As readers may know, I’ve been compiling a database of lexical items for Australian languages (funded by the NSF). It started with Pama-Nyungan but I’m now expanding it to the rest of the families. It’s reached 600,000 items now so it’s quite a nifty research tool for looking at language relationships.
I have more than 1000 sources, including data from many people in the Australianist community, for which I’m very grateful. This data is subject to a whole bunch of different requirements, permissions, and restrictions, ranging from “sure, here’s the file, feel free to pass it on” to “I can give you this but you can’t tell anyone you have a copy.” This makes long-term planning for the materials rather complicated.
Currently the only people with access to this database are me, my research assistants, the post-doc working on the project, and 3 people I’ve given downloads to. As word is getting out about the database, I’m now receiving requests look things up. That’s great, it was a heap of work of many people to put it together and it’s right that it shouldn’t be my private play-database; there’s many life-times of work that could be done on this.
This now raises the question about how (and whether) to make the materials more available in a way that’s useful, and that protects the original copyright and IP rights of contributors. For example, I have e-copies (in some cases, re-typed copies) of material that’s still in print. I would not want the original authors to lose sales.
Here is something I’m starting to think about in terms of db development, and I’d welcome readers’ feedback. I want to stress that this will be a very long process, well beyond the life of the current grant (which will be up in 2012).
- Users would need to register to get any access to data. In order to register, they would have to sign an agreement to respect the rights of the depositors and the database owners. This would at minimum include strictly non-commercial use and would be subject to fair use agreements.
- There would be different user types which would provide access to different data levels. Queries might originally be limited to a single language or a certain number of word lookups, for example.

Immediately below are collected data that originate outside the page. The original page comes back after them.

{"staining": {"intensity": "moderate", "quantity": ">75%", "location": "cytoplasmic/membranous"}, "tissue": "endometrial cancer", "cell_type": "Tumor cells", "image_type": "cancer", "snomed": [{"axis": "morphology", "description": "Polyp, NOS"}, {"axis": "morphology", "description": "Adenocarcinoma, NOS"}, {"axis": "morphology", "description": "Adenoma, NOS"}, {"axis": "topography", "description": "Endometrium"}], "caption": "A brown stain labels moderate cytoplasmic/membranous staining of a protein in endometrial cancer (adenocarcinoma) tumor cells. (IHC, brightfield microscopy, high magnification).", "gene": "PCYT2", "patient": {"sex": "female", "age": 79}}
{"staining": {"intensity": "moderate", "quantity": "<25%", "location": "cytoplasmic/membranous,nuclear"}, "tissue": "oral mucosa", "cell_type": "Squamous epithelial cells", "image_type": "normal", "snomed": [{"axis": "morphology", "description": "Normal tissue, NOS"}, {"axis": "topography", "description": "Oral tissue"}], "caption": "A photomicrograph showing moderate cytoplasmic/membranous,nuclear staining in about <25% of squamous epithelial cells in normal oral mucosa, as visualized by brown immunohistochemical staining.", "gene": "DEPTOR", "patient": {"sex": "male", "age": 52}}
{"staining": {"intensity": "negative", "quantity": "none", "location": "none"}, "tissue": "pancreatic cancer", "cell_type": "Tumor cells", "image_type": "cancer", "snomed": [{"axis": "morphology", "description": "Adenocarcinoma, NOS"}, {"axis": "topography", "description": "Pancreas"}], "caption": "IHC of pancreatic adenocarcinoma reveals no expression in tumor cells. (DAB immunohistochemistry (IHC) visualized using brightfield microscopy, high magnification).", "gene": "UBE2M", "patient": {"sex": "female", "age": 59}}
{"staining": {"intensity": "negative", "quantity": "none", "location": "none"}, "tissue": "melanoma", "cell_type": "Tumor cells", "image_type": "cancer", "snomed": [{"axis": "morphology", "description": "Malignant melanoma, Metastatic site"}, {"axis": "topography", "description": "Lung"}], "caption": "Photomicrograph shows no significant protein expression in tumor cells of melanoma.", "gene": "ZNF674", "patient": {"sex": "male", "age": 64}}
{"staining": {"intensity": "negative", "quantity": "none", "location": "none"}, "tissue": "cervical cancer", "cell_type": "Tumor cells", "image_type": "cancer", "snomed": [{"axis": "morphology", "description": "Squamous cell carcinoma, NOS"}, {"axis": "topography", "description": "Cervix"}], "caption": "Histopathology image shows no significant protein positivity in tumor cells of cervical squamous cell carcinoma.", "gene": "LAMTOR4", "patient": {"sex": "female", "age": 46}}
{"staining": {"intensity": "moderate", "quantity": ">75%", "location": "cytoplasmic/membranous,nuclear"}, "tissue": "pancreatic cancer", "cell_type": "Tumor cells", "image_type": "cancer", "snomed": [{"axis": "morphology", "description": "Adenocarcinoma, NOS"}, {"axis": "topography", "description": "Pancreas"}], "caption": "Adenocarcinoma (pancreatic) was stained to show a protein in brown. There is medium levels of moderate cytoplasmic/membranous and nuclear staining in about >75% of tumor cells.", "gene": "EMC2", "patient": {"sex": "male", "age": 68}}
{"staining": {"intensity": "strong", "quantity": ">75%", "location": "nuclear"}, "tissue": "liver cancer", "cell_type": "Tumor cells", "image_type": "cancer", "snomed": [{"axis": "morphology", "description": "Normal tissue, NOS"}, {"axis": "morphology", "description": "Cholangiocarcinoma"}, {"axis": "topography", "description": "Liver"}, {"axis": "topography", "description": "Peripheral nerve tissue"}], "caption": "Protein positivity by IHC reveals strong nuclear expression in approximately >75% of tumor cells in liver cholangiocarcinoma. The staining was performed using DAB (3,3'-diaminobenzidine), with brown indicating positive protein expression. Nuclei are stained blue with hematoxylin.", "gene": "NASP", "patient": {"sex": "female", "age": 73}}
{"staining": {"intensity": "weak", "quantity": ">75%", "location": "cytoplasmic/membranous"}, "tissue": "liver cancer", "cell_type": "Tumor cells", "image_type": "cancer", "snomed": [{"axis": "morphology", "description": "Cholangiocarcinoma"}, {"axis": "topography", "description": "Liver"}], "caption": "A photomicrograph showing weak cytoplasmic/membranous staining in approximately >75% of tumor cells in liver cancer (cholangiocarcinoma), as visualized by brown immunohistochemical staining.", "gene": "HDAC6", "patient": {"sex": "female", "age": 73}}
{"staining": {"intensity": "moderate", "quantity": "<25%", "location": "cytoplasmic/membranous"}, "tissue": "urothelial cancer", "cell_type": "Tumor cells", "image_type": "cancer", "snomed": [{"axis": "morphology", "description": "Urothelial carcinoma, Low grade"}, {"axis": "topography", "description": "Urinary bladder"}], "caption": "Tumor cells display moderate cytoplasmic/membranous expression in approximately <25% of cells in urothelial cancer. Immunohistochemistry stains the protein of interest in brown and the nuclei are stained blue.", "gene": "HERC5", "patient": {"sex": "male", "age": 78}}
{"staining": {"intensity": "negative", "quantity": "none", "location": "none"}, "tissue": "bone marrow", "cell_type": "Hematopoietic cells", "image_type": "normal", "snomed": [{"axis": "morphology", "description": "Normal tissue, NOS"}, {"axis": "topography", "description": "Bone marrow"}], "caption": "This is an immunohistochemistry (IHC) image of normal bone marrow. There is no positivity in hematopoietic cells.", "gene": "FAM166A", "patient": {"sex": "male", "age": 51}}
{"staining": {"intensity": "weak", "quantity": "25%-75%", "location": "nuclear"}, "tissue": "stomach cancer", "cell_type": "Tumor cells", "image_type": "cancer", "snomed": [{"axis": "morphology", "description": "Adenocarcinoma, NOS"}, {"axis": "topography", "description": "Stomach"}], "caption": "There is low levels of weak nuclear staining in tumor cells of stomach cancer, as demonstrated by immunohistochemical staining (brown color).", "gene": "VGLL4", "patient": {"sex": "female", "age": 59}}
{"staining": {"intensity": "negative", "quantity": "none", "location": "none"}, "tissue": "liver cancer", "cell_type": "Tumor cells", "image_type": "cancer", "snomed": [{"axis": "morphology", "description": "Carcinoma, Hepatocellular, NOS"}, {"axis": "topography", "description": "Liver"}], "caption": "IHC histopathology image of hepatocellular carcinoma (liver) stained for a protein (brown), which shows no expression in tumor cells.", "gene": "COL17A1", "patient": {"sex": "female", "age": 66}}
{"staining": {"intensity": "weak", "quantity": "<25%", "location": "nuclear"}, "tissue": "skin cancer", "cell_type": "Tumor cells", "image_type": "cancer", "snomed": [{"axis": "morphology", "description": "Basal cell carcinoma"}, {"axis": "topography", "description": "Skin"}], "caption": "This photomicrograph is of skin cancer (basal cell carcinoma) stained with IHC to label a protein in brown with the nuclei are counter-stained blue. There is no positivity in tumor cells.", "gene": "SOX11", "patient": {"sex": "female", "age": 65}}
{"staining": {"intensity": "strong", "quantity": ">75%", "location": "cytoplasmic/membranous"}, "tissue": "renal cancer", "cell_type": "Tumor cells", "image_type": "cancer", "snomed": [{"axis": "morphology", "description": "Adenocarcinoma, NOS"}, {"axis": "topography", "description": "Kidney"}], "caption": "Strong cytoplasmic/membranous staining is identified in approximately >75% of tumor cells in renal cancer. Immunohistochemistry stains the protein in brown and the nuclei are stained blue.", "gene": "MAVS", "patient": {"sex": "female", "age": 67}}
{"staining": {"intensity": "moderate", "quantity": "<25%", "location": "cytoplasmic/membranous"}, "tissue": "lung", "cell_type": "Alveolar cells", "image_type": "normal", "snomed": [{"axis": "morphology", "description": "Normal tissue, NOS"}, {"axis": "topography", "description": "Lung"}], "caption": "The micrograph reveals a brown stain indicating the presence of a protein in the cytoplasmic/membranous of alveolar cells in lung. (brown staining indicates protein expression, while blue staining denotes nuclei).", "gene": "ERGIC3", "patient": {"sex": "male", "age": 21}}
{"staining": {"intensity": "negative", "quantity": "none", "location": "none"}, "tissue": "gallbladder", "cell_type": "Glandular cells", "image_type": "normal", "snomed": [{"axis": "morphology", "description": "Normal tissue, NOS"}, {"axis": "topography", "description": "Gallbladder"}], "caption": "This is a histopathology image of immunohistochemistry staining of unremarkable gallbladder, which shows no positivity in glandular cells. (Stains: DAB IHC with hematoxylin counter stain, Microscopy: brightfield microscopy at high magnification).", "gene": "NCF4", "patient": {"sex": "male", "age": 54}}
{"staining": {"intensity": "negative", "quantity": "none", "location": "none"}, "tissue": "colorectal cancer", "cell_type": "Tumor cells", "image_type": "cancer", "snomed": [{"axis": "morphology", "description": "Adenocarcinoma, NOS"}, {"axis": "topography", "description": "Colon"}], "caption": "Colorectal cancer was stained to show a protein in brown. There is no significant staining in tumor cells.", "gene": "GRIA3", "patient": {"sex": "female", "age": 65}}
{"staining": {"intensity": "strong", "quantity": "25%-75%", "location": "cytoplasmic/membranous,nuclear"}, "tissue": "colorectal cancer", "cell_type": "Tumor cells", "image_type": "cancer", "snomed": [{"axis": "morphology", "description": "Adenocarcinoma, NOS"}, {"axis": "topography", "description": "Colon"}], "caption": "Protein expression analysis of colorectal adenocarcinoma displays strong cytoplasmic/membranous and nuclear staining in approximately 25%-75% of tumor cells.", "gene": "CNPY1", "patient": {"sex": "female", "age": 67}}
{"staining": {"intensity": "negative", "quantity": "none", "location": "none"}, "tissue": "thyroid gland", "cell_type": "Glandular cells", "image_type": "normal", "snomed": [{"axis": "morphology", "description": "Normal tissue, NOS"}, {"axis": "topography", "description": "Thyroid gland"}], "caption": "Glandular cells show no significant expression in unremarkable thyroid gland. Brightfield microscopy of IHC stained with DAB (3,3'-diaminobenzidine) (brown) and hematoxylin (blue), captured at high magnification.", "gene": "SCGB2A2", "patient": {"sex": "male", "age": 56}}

- User types/roles might include the following (these roles are, of course, not mutually exclusive):
Every single data point would be referenced with its original source (that is currently how the db has words; it is not like some of these online dbs that have the original source only on the dictionary ‘front page’; the LEGO lexicon project, for example, does that). Citations would need to be to the original data source (as well as some acknowledgement of this db).
I am also considering how reconstructions might be shown; for example, would all supporting data be shown, or just a subset of it?
- community member for a language or group (total access to sources on that language);
- data contributor (provider of wordlists or reconstructions, in one tongue-in-cheek game-theory-oriented case, I am thinking of an access level such as ‘if you allow your data to be viewed by others, you can get full access to the data from other people who have made the same agreement’*);
- general researcher
There are many other issues to consider; please let me know your thoughts. Anyone is welcome to comment, and I’d particularly like to hear from potential users and Aboriginal community members.
*In another, even more tongue-in-cheek access view, I am thinking that you can have as many search returns scaled by contributed data points; in that view, Luise Hercus and Patrick McConvell, for example, would get essentially unlimited searching, while the linguist who shall remain nameless but whose response was “over my dead body” would be restricted to, say, 10 hits.